## What you will do
Transcribe all the entries word for word, but omit the images.

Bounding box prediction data

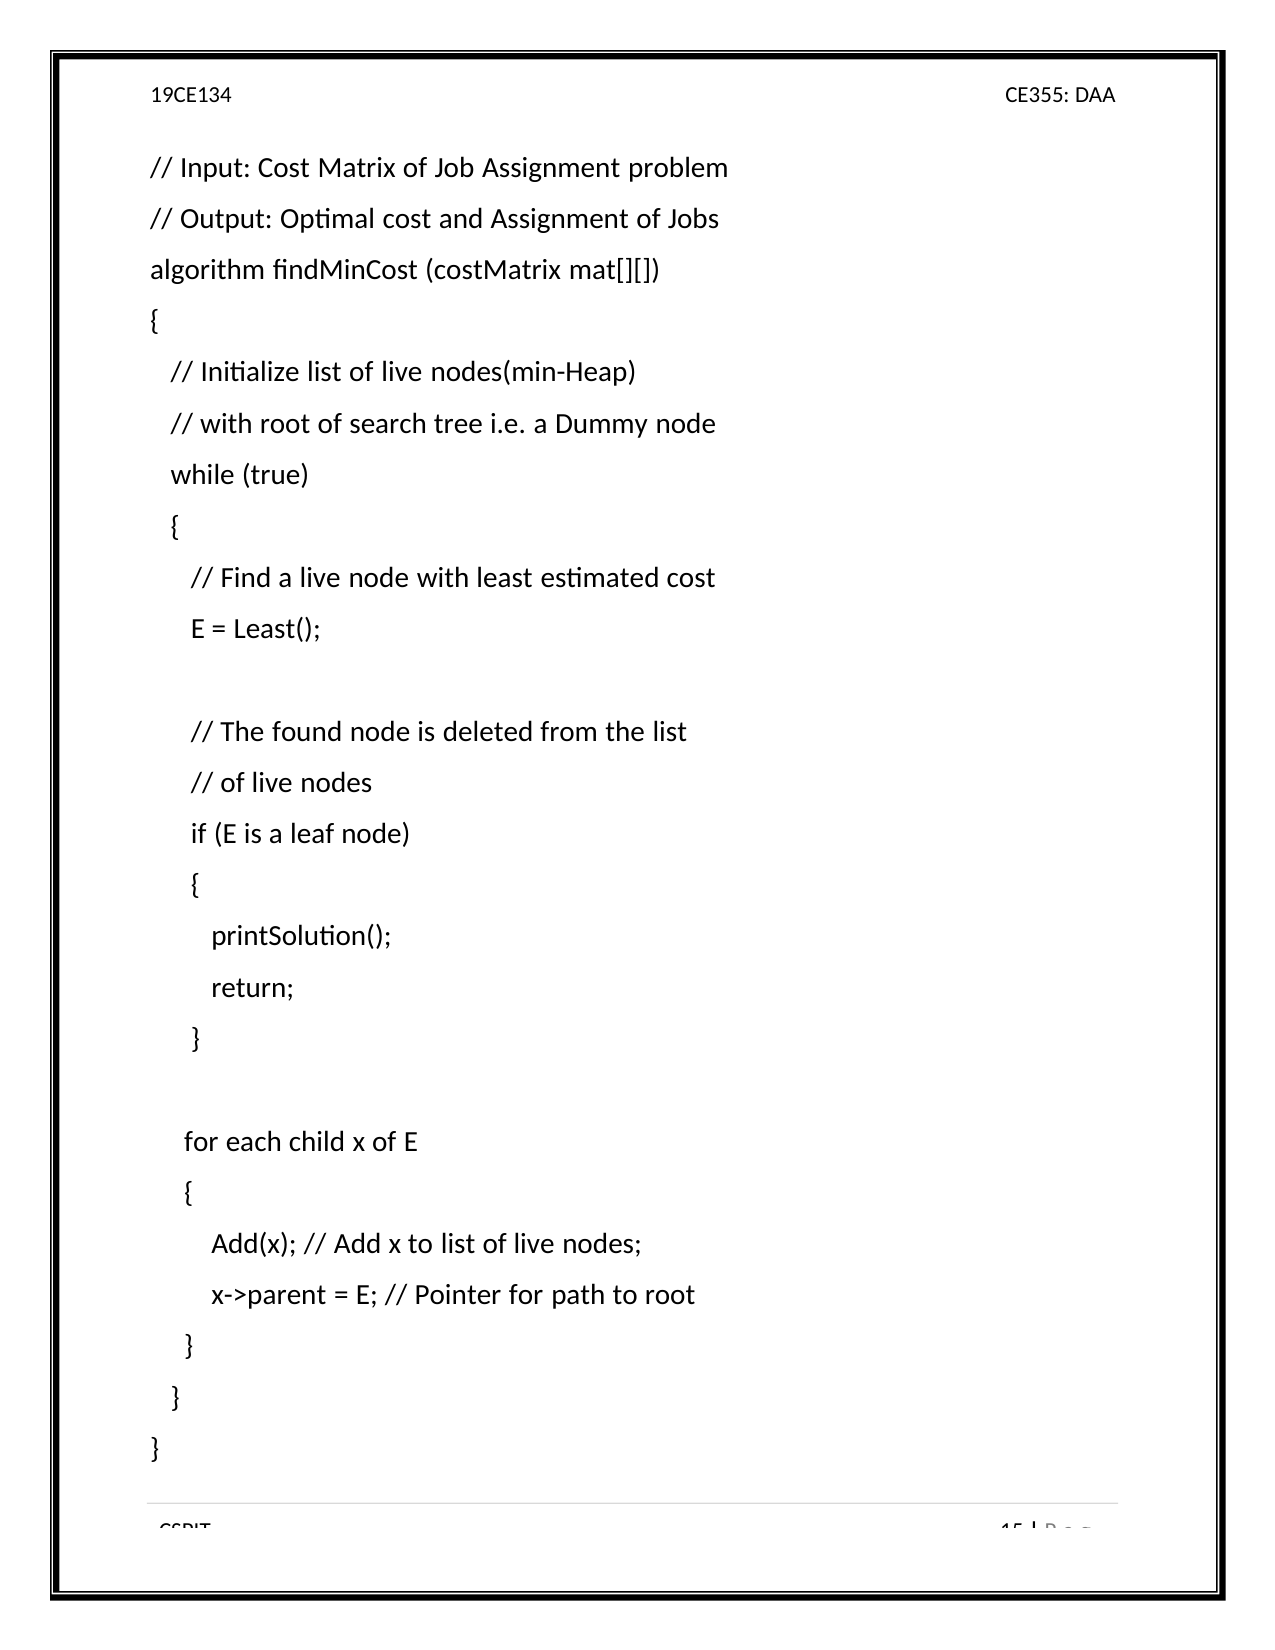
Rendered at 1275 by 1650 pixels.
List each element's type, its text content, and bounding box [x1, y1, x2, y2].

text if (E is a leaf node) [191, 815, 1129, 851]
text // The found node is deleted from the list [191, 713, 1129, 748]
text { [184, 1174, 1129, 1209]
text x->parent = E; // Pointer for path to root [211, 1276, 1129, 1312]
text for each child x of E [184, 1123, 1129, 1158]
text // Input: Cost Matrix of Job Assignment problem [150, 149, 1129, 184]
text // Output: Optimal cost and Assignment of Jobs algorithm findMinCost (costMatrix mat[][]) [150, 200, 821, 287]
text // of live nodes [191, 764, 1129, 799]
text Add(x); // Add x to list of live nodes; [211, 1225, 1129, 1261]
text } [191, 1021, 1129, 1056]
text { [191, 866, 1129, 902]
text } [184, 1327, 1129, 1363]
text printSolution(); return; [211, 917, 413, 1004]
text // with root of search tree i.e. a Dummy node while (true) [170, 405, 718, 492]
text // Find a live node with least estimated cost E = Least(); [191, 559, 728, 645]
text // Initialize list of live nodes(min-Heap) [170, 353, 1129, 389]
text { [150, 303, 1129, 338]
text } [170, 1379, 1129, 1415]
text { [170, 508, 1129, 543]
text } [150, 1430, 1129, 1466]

## Task result
Rendered at 1275 by 1650 pixels.
List each element's type, its text content, and bounding box [x1, y1, x2, y2].

text if (E is a leaf node) [191, 815, 1129, 851]
text // The found node is deleted from the list [191, 713, 1129, 748]
text { [184, 1174, 1129, 1209]
text x->parent = E; // Pointer for path to root [211, 1276, 1129, 1312]
text for each child x of E [184, 1123, 1129, 1158]
text // Input: Cost Matrix of Job Assignment problem [150, 149, 1129, 184]
text // Output: Optimal cost and Assignment of Jobs algorithm findMinCost (costMatrix mat[][]) [150, 200, 821, 287]
text // of live nodes [191, 764, 1129, 799]
text Add(x); // Add x to list of live nodes; [211, 1225, 1129, 1261]
text } [191, 1021, 1129, 1056]
text { [191, 866, 1129, 902]
text } [184, 1327, 1129, 1363]
text printSolution(); return; [211, 917, 413, 1004]
text // with root of search tree i.e. a Dummy node while (true) [170, 405, 718, 492]
text // Find a live node with least estimated cost E = Least(); [191, 559, 728, 645]
text // Initialize list of live nodes(min-Heap) [170, 353, 1129, 389]
text { [150, 303, 1129, 338]
text } [170, 1379, 1129, 1415]
text { [170, 508, 1129, 543]
text } [150, 1430, 1129, 1466]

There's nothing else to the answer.